Stored dataset items
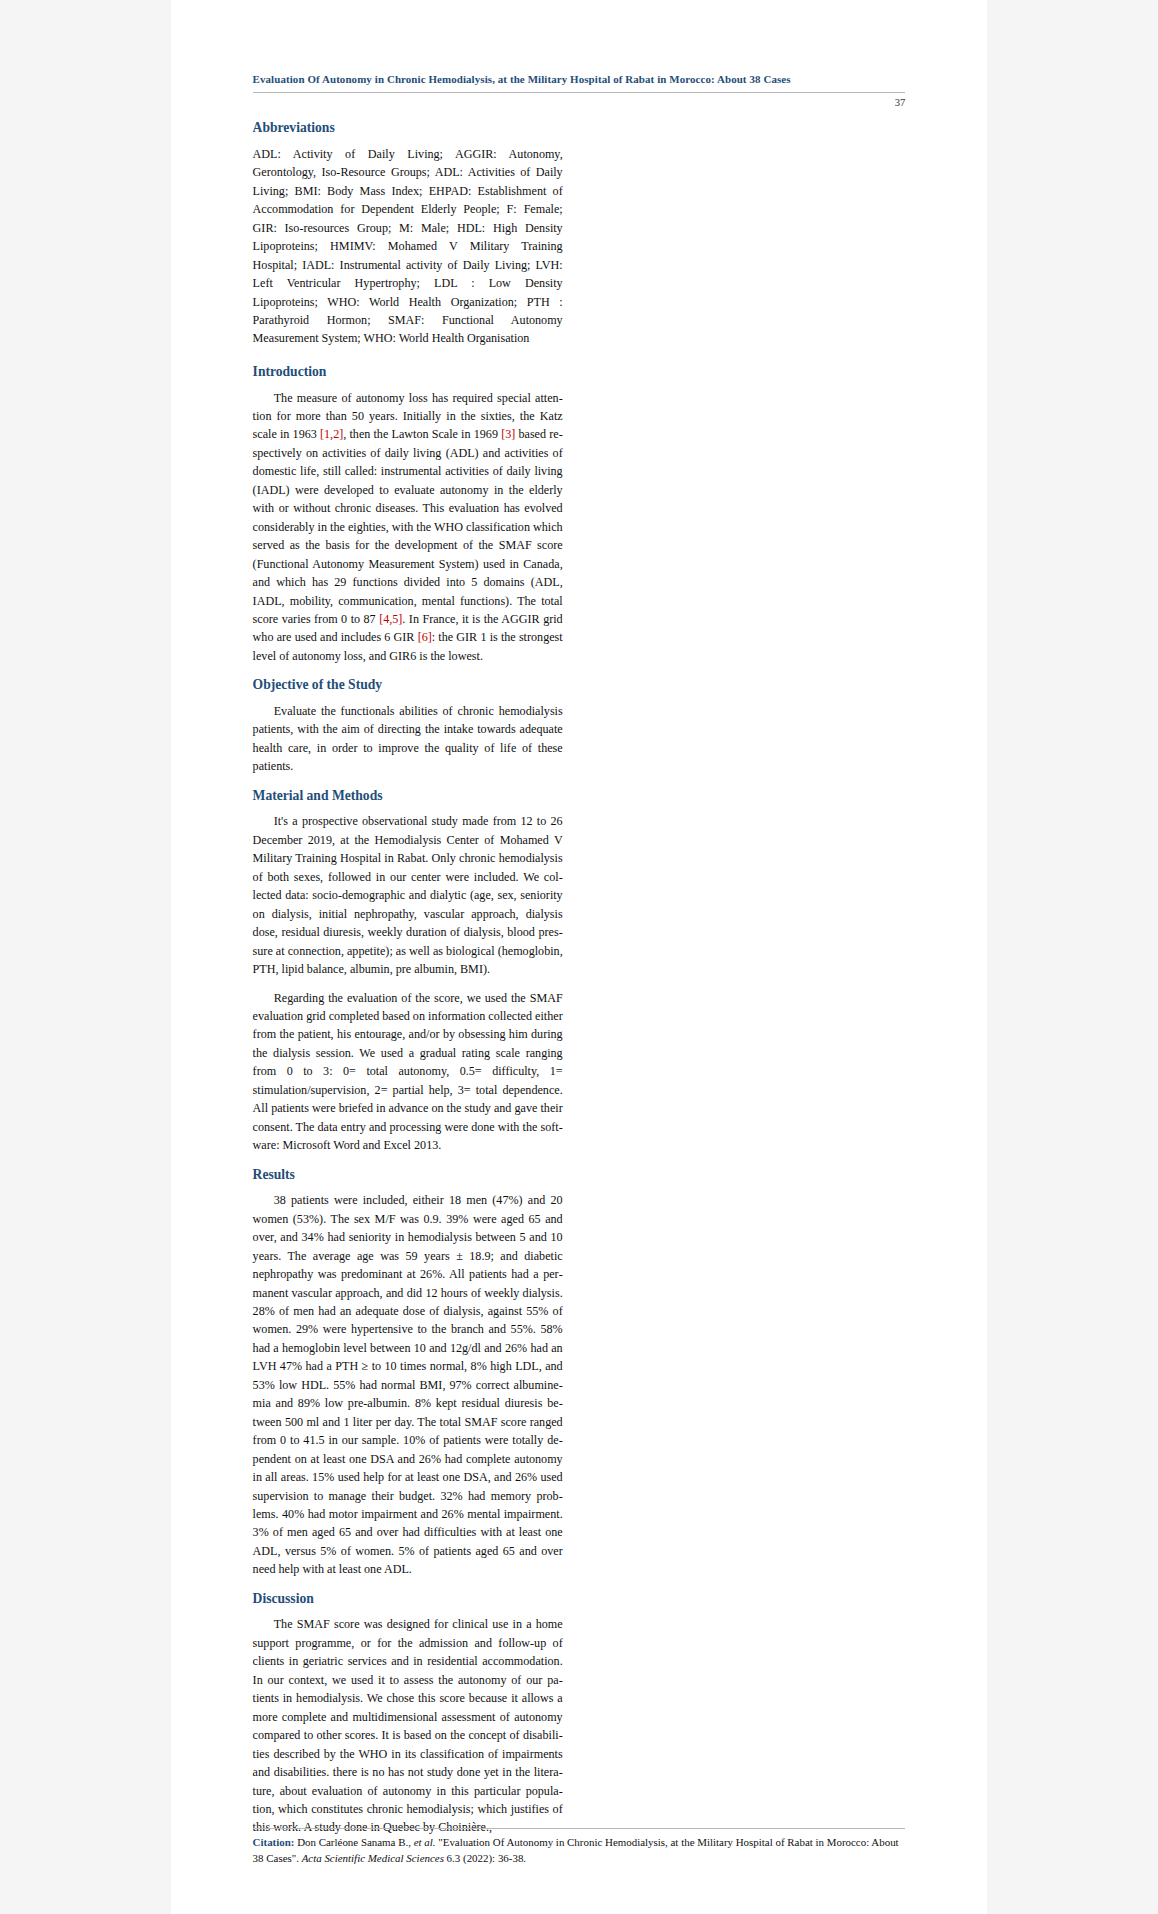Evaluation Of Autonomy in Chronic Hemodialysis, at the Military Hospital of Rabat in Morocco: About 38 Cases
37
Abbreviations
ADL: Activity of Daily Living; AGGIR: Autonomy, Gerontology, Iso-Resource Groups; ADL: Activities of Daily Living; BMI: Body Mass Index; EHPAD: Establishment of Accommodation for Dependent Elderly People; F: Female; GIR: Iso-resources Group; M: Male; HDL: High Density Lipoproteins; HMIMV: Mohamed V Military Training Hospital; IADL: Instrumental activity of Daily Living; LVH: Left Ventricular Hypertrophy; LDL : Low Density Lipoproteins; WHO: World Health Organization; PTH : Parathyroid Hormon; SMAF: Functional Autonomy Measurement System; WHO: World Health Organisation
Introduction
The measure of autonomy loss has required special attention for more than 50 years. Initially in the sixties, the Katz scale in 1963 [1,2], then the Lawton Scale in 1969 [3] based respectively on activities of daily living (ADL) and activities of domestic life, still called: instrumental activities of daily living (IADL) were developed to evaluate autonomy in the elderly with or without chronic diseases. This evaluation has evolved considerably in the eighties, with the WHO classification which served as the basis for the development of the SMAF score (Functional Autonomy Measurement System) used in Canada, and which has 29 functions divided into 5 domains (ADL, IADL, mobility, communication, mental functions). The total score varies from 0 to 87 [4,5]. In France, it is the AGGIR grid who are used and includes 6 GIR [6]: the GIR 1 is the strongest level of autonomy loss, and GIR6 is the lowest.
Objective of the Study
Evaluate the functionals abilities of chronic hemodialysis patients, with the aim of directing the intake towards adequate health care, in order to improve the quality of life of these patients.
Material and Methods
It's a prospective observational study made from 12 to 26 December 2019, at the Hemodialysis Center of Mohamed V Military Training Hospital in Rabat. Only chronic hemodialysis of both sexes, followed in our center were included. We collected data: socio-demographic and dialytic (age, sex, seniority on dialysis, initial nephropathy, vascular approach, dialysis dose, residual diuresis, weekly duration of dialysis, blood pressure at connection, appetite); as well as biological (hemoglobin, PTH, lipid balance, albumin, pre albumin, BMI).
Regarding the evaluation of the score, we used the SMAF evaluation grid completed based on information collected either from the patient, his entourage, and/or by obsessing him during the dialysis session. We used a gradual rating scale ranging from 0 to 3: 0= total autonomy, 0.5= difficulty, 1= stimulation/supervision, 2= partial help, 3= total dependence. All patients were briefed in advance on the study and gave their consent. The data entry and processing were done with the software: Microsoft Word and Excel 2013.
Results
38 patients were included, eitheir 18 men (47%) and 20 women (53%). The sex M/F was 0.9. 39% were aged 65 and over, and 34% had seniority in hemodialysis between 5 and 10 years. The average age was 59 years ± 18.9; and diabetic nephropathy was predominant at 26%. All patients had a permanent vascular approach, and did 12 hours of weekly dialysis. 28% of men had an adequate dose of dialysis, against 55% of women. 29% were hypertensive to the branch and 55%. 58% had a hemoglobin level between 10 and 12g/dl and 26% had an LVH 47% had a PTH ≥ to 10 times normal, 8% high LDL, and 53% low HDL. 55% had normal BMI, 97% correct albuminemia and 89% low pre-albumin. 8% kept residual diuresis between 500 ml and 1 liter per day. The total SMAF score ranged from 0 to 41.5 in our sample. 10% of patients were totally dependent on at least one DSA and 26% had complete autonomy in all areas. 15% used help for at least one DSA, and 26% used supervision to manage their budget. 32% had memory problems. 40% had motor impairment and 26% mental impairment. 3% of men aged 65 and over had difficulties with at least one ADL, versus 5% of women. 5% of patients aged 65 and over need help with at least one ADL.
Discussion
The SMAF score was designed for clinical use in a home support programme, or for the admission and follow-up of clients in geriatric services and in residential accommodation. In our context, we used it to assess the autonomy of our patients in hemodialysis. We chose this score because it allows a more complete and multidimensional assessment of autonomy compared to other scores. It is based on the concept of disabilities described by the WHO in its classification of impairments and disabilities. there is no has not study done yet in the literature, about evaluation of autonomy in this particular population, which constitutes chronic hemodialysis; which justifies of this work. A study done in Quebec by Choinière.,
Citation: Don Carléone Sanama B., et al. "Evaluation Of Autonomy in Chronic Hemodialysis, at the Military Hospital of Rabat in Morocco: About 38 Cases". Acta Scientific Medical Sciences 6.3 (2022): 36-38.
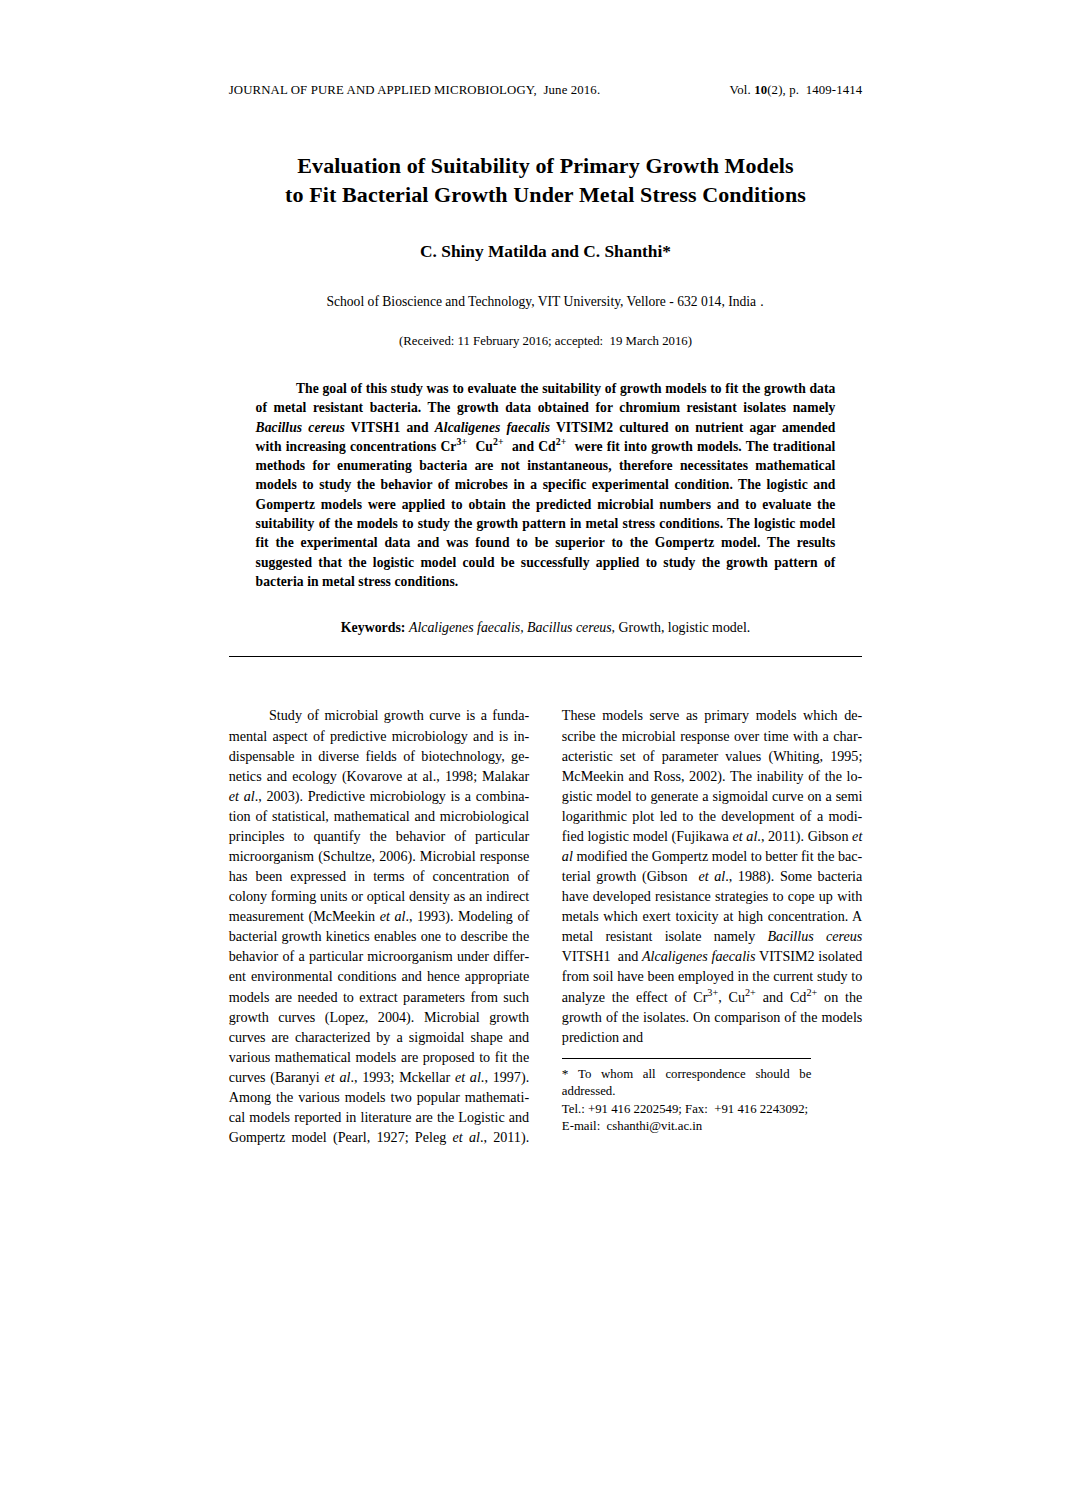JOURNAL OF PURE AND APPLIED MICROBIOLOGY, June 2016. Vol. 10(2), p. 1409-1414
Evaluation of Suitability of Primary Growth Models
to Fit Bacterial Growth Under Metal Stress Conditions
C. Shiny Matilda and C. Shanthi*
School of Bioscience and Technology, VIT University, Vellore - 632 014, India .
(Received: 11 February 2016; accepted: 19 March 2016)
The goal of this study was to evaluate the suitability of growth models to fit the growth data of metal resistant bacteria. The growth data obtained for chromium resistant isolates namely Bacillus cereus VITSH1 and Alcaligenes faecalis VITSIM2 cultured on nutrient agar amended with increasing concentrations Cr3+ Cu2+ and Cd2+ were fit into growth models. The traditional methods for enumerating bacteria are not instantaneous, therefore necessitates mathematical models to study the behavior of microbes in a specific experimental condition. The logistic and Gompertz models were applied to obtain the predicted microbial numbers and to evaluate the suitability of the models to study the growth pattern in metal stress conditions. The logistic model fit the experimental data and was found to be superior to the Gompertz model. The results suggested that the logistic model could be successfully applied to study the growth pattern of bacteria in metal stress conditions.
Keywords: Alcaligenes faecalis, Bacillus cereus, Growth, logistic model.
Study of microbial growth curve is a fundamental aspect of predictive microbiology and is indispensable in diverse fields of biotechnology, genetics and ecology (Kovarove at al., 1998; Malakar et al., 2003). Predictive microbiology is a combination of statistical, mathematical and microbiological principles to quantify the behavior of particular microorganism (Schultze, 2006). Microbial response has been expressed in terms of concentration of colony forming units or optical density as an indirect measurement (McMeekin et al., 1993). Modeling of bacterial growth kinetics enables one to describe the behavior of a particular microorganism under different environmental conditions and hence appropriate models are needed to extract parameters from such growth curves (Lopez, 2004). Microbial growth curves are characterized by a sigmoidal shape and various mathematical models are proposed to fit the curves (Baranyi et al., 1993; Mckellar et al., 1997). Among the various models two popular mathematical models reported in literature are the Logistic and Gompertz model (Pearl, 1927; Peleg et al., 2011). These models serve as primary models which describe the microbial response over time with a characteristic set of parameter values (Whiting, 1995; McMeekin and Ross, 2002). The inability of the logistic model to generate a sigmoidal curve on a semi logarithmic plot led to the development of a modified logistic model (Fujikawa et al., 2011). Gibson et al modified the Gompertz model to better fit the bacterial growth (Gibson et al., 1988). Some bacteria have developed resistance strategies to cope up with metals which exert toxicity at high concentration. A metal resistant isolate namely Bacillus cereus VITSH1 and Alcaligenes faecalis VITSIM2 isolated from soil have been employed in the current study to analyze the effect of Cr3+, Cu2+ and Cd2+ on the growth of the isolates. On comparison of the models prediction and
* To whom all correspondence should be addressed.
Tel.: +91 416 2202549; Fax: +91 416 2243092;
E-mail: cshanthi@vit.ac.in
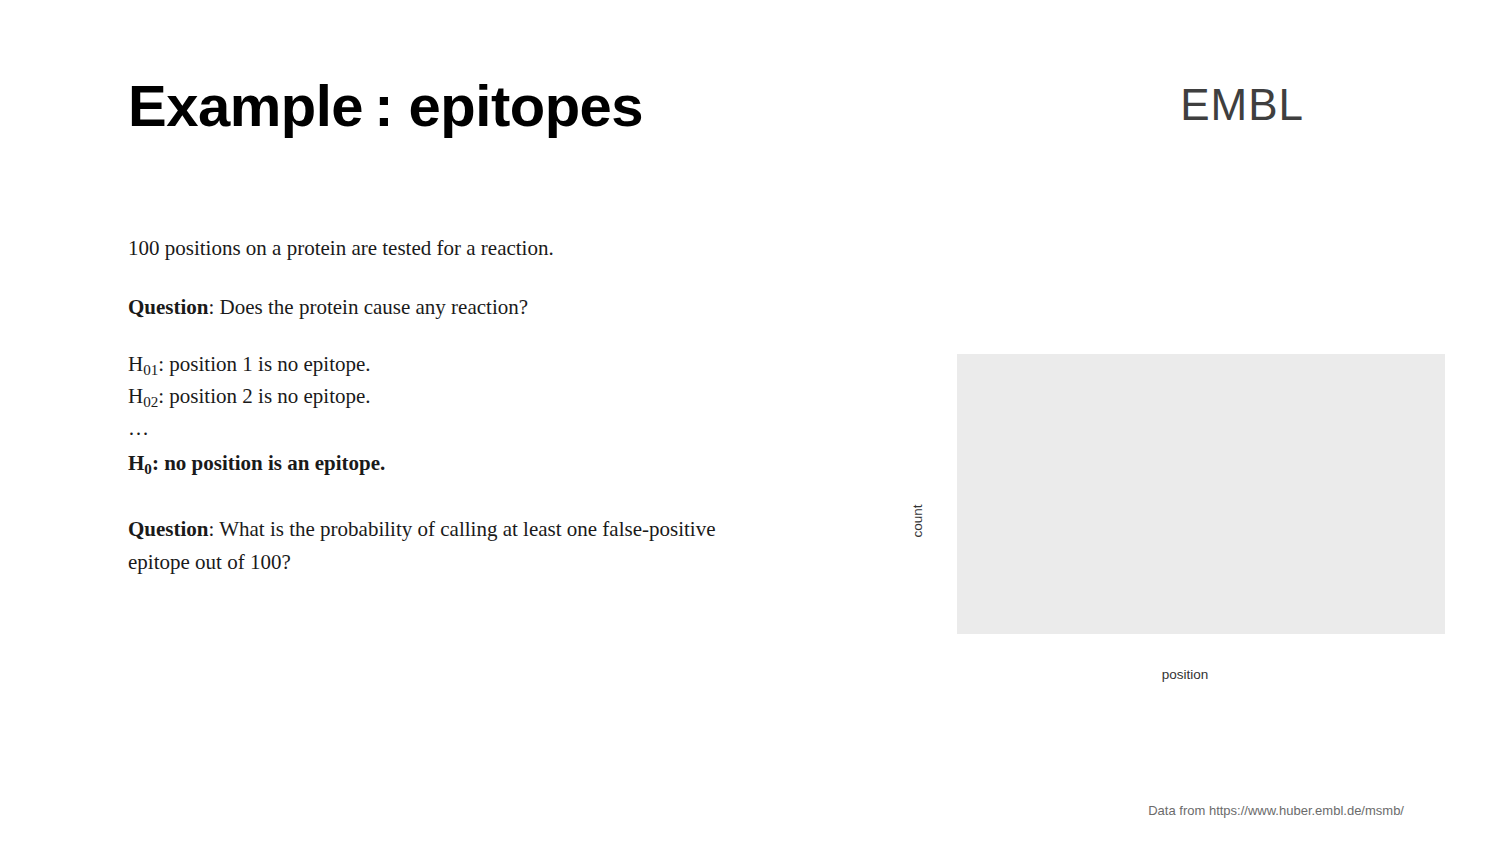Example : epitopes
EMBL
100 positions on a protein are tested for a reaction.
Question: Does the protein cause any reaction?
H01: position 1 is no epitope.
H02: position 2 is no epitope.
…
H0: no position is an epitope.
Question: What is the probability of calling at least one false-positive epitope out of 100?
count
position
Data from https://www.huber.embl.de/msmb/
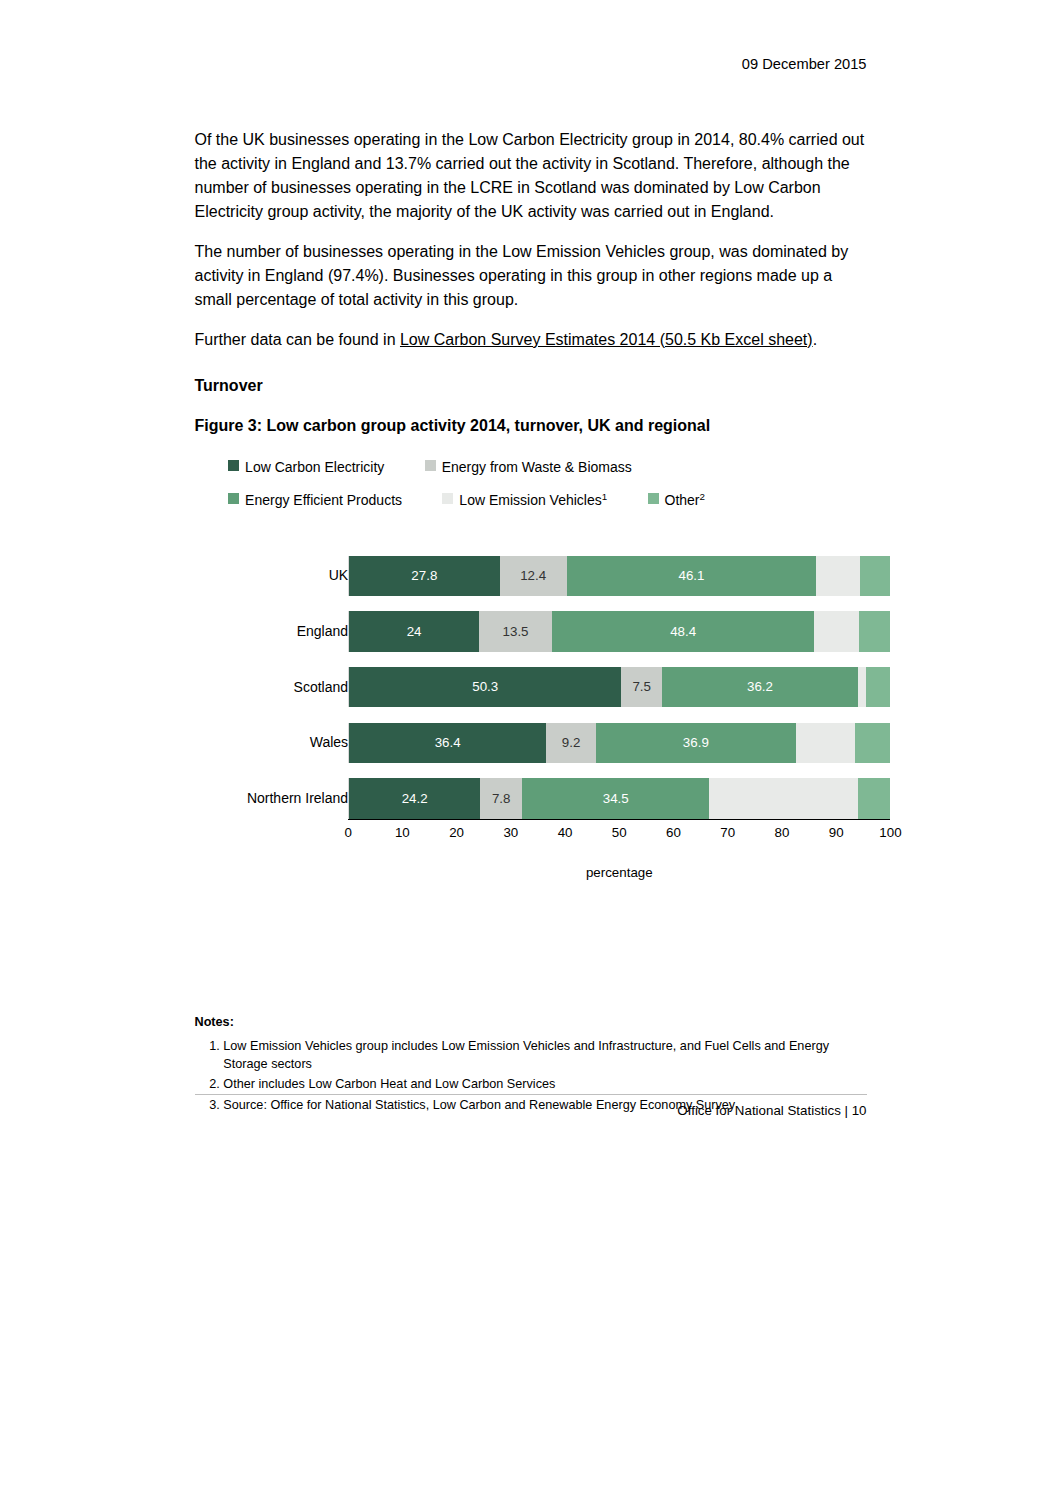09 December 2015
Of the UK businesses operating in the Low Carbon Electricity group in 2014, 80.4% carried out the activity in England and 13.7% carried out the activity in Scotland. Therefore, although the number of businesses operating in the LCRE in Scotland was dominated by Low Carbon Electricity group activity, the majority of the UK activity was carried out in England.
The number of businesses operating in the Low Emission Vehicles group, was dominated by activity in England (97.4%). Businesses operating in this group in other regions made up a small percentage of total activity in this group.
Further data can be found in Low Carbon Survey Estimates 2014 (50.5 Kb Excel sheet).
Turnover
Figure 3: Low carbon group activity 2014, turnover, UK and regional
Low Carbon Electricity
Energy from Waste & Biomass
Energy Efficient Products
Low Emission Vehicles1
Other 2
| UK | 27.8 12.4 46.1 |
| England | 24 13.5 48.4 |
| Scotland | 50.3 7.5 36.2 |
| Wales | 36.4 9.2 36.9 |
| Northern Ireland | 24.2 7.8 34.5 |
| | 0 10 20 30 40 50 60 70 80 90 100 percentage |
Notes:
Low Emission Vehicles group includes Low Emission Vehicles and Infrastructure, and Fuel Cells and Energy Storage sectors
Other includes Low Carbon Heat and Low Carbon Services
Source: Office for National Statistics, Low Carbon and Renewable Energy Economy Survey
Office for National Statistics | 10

_Problem statement_: Wherever a line in the entries above holds "businesses", copy that line.

_Response area_:
Of the UK businesses operating in the Low Carbon Electricity group in 2014, 80.4% carried out the activity in England and 13.7% carried out the activity in Scotland. Therefore, although the number of businesses operating in the LCRE in Scotland was dominated by Low Carbon Electricity group activity, the majority of the UK activity was carried out in England.
The number of businesses operating in the Low Emission Vehicles group, was dominated by activity in England (97.4%). Businesses operating in this group in other regions made up a small percentage of total activity in this group.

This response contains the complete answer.